= SELECTED EXTRACT =

◇ ◇ ◇ ◇

There is also a lot of interest in molecules from halophiles, which thrive in salty conditions. Some compounds are used as an additive for cosmetics and have various applications in dermatology. Others can be used to break down lactose in milk, she says.

Thermophiles have been the darlings of bio prospecting for some time, mainly because of their use in gene cloning. "If you want to clone a gene or amplify a piece of DNA – in forensic science, for example – you identify the DNA of something with a small trace," explains Francesca Paradisi of the UCD School of Chemistry and Chemical Biology. "Then a thermophilic enzyme known as Taqpolymerase is used to amplify the DNA. This discovery has led to major progress in this field."

Researcher Brian E Jones of Dutch Industrial biotechnology giant Genencor, has travelled extensively around the globe to search for extreme enzymes. “We spent the 1980s mainly searching for new thermophiles that degraded wood without the need for oxygen,” he says. “Up until a few years, no one believed that bacteria could grow in hot environments.

“A few pioneering scientists were beginning to demonstrate that hot springs had thriving microbial populations. Initially we sampled hot springs in Italy and later went on to get samples from Iceland, Java and New Zealand. Many of the organisms we isolated were new (at the time), because they did not conform to the description of any known bacterium.”

While bio prospectors have been looking for thermophiles for decades, the search for those living in colder conditions is relatively new. “It has only just dawned on scientists that enzymes that are only active at low temperatures could have a lot of value, particularly in the context of the food industry,” says Prof Paul Engel of the UCD School of Biomolecular and Biomedical Science. “If you want to process something that is temperature sensitive and will lose its flavour if heated – like yoghurt – then treating it at a low temperature, with the assistance of a psychrophilic enzyme, solves the problem.”

Antarctica is characterised as a cold and dry place, locally also salty, and exposed to high levels of UV radiation. Psychrophilic, xerophilic (which survive with little water) and halophilic organisms are said to thrive there. There has been a lot of activity at the South Pole of late where a “bio gold rush” of sorts has been ongoing for the last decade.

You never know where you might have to go looking for the next big thing. Some fish that live in Antarctic waters have a natural “antifreeze” in their blood that stops ice crystals forming inside them. One such anti-freeze chemical is a glycoprotein. “Unilever adds this protein to its ice cream to improve the texture,” says UCD’s Irwin.

◇ ◇ ◇ ◇

= Short-answer chart tasks =

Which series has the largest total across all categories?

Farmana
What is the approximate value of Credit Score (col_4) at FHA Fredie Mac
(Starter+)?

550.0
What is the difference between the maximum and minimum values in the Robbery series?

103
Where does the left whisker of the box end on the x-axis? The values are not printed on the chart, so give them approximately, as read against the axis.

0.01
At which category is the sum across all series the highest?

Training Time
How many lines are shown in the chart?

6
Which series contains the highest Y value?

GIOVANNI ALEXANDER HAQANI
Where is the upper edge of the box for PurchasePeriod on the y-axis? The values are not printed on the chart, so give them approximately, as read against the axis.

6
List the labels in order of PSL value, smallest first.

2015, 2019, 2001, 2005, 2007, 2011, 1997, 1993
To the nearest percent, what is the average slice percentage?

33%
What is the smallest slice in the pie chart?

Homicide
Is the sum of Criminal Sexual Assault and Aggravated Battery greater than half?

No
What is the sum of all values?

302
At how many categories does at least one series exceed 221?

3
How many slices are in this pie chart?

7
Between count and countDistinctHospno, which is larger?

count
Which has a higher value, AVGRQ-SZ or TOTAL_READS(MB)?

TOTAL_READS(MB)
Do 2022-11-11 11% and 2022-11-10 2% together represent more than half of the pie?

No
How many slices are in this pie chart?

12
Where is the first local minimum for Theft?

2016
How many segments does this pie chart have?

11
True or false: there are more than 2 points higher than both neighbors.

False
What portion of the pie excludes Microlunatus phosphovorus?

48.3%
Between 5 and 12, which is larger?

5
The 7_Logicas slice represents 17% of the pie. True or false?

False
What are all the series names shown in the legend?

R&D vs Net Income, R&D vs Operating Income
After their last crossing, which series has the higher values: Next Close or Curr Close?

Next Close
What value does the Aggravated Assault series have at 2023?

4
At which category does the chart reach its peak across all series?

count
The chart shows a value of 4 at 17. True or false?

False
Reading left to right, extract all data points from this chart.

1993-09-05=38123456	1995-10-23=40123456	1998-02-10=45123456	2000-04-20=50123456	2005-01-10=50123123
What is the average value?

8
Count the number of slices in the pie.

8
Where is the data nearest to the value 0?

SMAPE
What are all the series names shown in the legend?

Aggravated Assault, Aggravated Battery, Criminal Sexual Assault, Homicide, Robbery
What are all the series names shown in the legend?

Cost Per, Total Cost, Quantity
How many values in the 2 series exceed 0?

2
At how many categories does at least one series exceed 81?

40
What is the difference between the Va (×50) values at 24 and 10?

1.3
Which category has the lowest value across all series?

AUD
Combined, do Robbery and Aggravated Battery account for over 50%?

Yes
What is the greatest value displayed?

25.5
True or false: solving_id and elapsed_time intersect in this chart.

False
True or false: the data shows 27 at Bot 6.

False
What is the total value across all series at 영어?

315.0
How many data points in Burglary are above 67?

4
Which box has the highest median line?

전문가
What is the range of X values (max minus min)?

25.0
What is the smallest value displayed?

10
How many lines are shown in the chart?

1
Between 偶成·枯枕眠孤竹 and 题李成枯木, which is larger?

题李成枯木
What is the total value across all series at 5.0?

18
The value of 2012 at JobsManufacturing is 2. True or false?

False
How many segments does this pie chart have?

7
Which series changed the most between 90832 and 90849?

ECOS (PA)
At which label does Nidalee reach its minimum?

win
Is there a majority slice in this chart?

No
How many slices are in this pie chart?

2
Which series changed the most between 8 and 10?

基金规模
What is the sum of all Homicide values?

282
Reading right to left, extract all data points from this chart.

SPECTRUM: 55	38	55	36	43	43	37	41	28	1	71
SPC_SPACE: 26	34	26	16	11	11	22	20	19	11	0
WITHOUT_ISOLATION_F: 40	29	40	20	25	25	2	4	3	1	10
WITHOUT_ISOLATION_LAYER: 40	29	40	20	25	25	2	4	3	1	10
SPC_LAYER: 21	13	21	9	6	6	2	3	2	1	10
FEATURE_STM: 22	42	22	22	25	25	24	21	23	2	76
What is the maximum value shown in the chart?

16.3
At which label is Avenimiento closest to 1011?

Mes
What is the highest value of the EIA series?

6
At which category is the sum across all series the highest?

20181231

◇ ◇ ◇ ◇

= ACTIVITY =
Continue the article on bioprospecting for enzymes from extremophile organisms, starting after its last sentence.

= EXERCISE OUTPUT =
Spanish scientists have extracted proteins from an Antarctic bacteria used to treat damaged hair, skin and nails as well as having wound-healing properties. Another product with anti-cancer properties patented by Russian scientists has been extracted from Antarctic black yeast.

The question of intellectual property rights and ecosystem damage, however, tends to darken the image of the 21st-century gold rush. The Antarctic is considered politically neutral (its status is regulated by the 1959 Antarctic Treaty). The problem is that no one country or organisation owns the genetic resources there. This means eco-system damage is likely happening but going unpunished.

There has also been criticism of scientists travelling to parts of Asia, Africa and South America to exploit the value of locally found organisms that the native population are ill equipped to exploit themselves.

The law has yet to catch up with the growing levels of activity in this area but nations are getting more conscious of what micro resources they have. “Countries of origin are now very much aware of the biotechnological potential of newly discovered strains and object to exporting them,” says Prof Erwin Galinski, managing director of the Institute of Microbiology and Biotechnology in Bonn.

“The problem with microbes is that they are universal [they spread around the globe with trade and air streams] and can be isolated anywhere. It is therefore almost impossible to prove the original source of isolation.”

Bio piracy vs bio prospecting

BIO PROSPECTING can be very beneficial in terms of advancing medical and scientific research. But at what cost? Bio piracy is the commercial use of naturally occurring biological materials by a technologically advanced country or business without just return afforded to the nation in which the material derived. This has been a controversial issue in recent years.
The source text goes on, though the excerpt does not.